In der Justizanstalt Stein, waren in der NS-Zeit, sowohl normale Gesetzesbrecher, als auch Kommunisten, Widerstandskämpfer, etc, inhaftiert.
Am 6. April, als der Krieg schon verloren und die Russen nahen, bekam der Gefängnisdirektor einen Befehl, alle Gefangenen freizulassen, was zu einem Massaker führte, weil sowohl die SS, die SA, aber auch die Bevölkerung, Jagd auf die Entlassenen machte und fast dreihundert Personen dabei ums Leben kamen.
Robert Streibel versuchte nun aus seinem Interviewmaterial, wie auch vor drei Jahren Manfred Wieninger, einen Dokumentationsroman zu machen, in dem er die Geschichte der einzelnen Gefangenen in zweiundfünfzig Kapitel, die spannende narratrive Überschriften haben, erzählt.
Da gibt es den dreizehnjährigen Josef, der mit seinem Freund den Kriegsalltag erlebt, es gibt Szenen, wo die Gefangenen, aber auch die Wächter und alle anderen, bei einem Eisenbahnzug liegen, wo aus einem Waggon Wein fließt und sich betrinken, Schokolade wird gestohlen und Fleisch von einem toten Pferd herausgeschnitten.
Griechische Häftlinge bzw. Zwangsarbeiter gibt es auch und die Geschichte von einem Lied aus dem Zigeunerbaron, das immer für einen Häftling vor dem Gefängnis gesungen wurde, damit er sich nicht alleine fühlt.
Der Gefängnisdirektor und einige Angestellten wurden nach dem Massaker exekutiert, einige Häftlinge sind in Hadersdorf erschossen worden, anderen ist die Flucht gelungen.
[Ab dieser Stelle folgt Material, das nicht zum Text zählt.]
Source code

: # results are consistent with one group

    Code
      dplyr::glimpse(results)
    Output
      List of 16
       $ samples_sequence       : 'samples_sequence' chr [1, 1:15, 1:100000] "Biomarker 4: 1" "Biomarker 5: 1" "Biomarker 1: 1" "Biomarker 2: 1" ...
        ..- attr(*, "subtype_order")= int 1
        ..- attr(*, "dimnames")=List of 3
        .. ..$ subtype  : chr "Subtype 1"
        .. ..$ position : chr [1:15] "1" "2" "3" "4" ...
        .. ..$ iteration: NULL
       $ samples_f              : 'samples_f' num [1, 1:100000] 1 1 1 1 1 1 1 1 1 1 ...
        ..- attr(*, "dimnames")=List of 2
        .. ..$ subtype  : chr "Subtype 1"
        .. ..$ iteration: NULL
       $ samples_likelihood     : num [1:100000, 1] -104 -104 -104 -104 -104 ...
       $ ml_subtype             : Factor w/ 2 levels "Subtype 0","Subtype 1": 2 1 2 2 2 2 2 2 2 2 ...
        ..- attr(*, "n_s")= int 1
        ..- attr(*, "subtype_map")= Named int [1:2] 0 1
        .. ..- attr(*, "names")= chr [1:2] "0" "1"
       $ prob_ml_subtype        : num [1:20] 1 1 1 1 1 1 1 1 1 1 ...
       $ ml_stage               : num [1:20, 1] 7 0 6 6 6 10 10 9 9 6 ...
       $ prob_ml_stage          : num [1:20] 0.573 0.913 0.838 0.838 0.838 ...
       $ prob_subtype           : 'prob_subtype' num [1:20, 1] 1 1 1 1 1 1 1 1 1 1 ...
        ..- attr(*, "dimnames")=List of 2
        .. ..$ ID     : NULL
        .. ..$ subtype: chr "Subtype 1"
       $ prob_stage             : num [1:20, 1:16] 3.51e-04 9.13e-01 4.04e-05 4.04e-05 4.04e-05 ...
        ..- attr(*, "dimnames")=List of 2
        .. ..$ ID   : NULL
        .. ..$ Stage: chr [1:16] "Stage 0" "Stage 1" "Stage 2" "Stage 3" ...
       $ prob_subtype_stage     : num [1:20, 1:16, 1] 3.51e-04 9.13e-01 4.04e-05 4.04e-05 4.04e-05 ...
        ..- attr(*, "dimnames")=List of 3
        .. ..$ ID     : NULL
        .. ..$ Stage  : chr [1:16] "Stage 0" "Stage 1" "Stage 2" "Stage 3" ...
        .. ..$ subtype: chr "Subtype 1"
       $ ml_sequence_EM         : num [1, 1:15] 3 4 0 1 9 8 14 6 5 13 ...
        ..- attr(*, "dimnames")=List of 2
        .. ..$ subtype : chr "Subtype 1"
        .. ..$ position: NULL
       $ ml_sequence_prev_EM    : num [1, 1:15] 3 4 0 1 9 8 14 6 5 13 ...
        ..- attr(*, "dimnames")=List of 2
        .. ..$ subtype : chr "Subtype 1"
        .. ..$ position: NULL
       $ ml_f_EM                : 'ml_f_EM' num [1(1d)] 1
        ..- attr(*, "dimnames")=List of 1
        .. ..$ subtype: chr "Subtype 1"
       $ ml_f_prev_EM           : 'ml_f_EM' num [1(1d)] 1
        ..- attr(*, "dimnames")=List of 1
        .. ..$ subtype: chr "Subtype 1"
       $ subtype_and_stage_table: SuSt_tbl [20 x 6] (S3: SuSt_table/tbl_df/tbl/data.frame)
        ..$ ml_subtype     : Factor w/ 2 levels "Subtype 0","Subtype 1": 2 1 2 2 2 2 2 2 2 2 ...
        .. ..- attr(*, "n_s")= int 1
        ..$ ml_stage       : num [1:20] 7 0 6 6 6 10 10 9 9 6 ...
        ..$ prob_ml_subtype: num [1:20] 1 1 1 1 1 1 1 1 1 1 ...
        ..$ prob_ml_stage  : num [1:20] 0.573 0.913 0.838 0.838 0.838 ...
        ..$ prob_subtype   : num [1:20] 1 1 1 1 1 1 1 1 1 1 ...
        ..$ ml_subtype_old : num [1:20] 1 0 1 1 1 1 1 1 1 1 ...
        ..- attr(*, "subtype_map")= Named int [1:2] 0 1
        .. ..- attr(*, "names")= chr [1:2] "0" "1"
Einer der griechischen Häftlinge ist nach dem Krieg in Krems geblieben und Robert Streibel schildert fiktiv, daß er auf einer Bank beim Friedhof saß und mit einem der Verantwortlichen des Massakers, der sich 1995 vor dem Massengrab, der 386 Toten erschossen hat, ein Gespräch führte.
Im Anhang gibt es ein Personenverzeichnis, das die Lebensläufe, der in dem Buch vorkommenden Personen schildert. Ein Glossar gibt es auch und in der Galerie Kultur Mitte, in der wir auch schon einige Male waren, wird am zehnten April die Ausstellung „Stein 1945“ eröffnet.
Am Abend ging es dann in die Steiner Landstraße, wo die Strafanstalt, bzw. die alte Kirche, genau gegenüber dem niederösterreichischen Literaturhaus gelegen ist und ich habe diese Kirche, obwohl ich schon einige Male im Niederösterreichischen Literaturhaus war, noch nie gesehen.
Es gab aber eine Tafel, die auf die Veranstaltung hinwies und im Foyer standen Justizwachebeamten in blauen Uniformen, die mich sowohl an die Bahn, als auch an den ersten Weltkrieg erinnerten, hakten die Namen ab und man konnte in die Kirche, wo mich sogleich Barbara Rett, die Ohrenschmaus-Moderatorin, die diesen Abend moderierte, begrüßte.
Ziemlich vorne eine Platz gefunden und vorher noch den Chef der Galerie „Wien Mitte“ begrüßt, den ich oder er mich nach Ruth Aspöck fragte, die am Mittwoch die Präsentation ihres neuen Buches in der Hauptbücherei hat und einige Reihen vor mir, saß Jessica Beer, nun Lektorin bei „Residenz“, die früher das Veranstaltungsprogramm der Hauptbücherei organisierte und einmal auch in der Jury beim „Alpha“ war.
Claudia Romeda war da, saß später am Podium und die habe ich am Donnerstag im Literaturhaus gesehen und eine Woche vorher in Leipzig beim Österreich-Empfang und ich bin mir auch nicht sicher, ob wir nicht am Morgen in derselben Straßenbahn zur Messe gefahren sind.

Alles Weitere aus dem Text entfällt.